'''

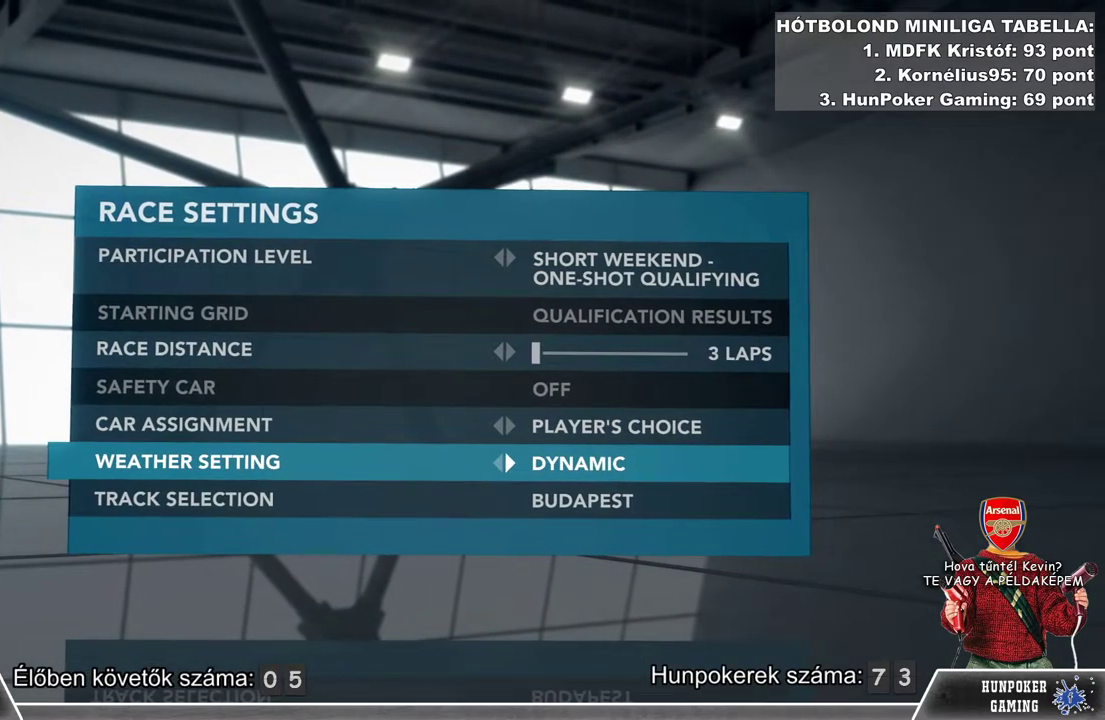
{"buttons": [], "left_stick": "center", "right_stick": "center", "events": []}
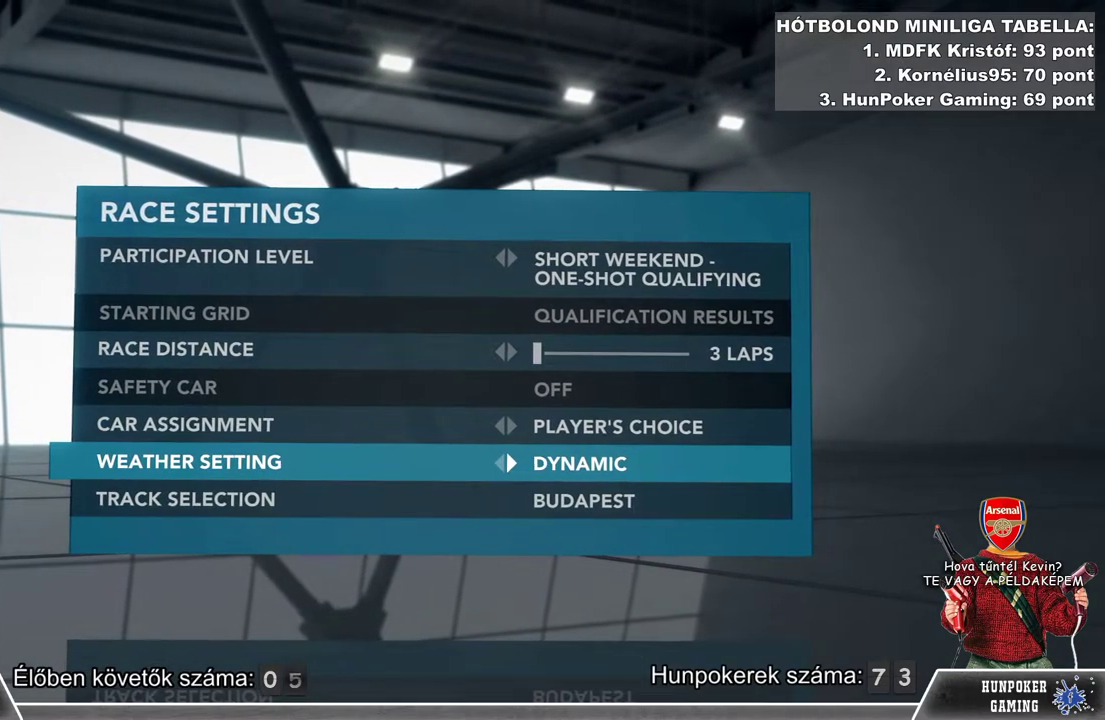
{"buttons": [], "left_stick": "center", "right_stick": "center", "events": []}
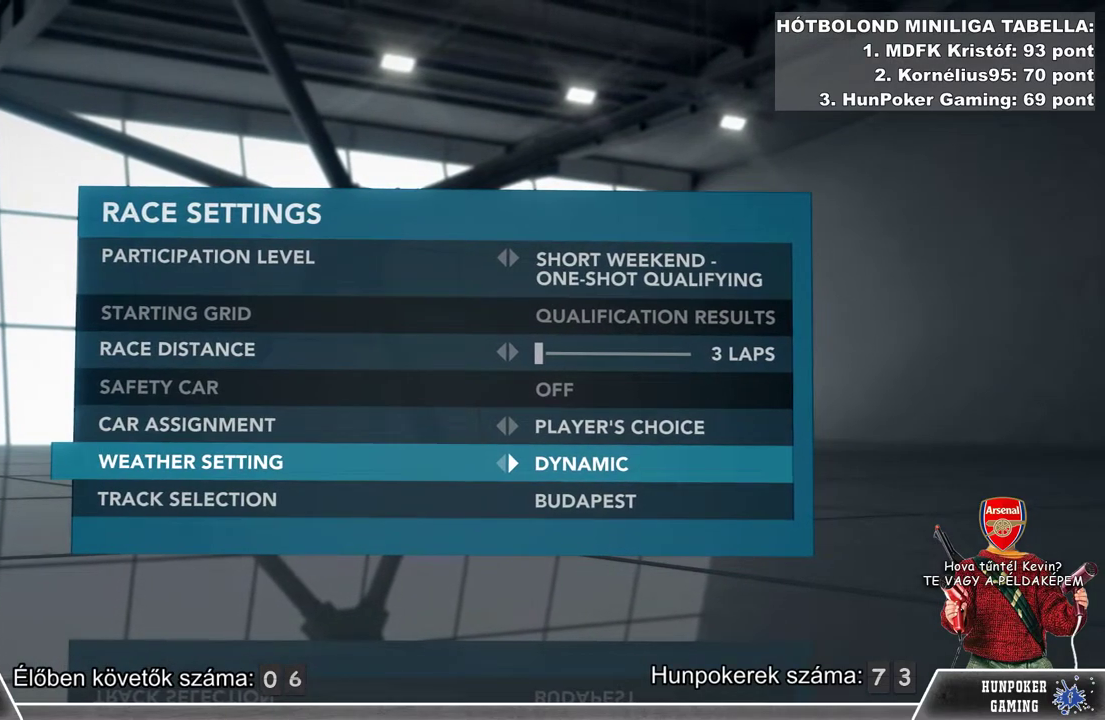
{"buttons": [], "left_stick": "center", "right_stick": "center", "events": []}
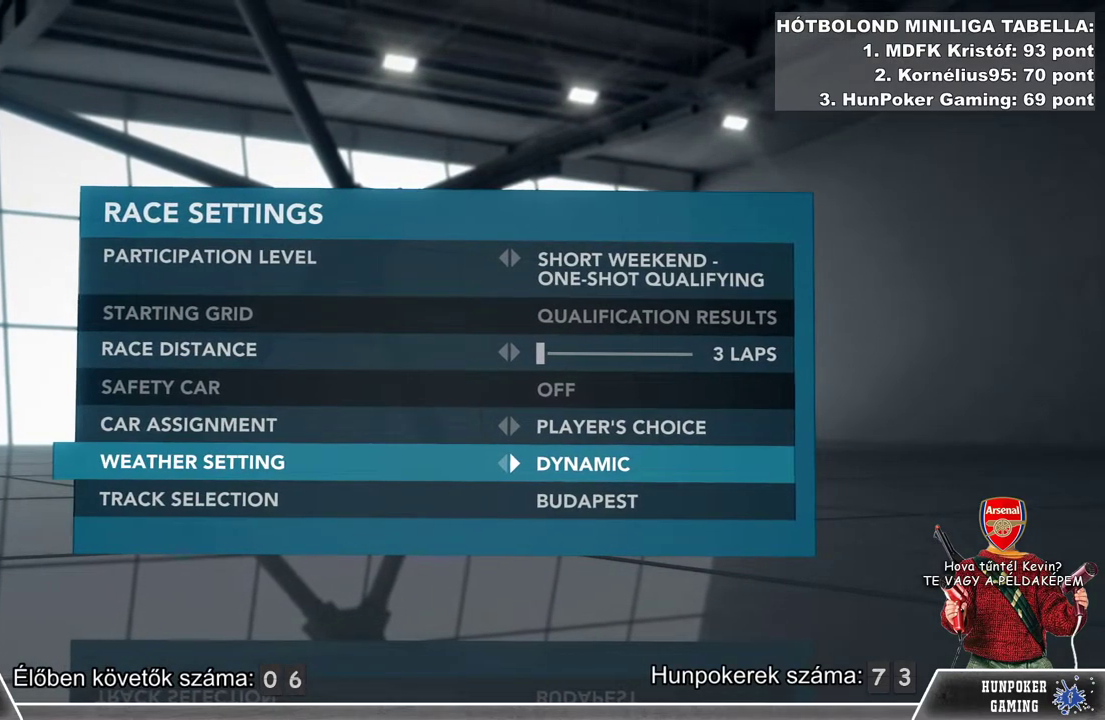
{"buttons": [], "left_stick": "center", "right_stick": "center", "events": []}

'''

Repeat the data above exactly, images excluded.

RESULT:
{"buttons": [], "left_stick": "center", "right_stick": "center", "events": []}
{"buttons": [], "left_stick": "center", "right_stick": "center", "events": []}
{"buttons": [], "left_stick": "center", "right_stick": "center", "events": []}
{"buttons": [], "left_stick": "center", "right_stick": "center", "events": []}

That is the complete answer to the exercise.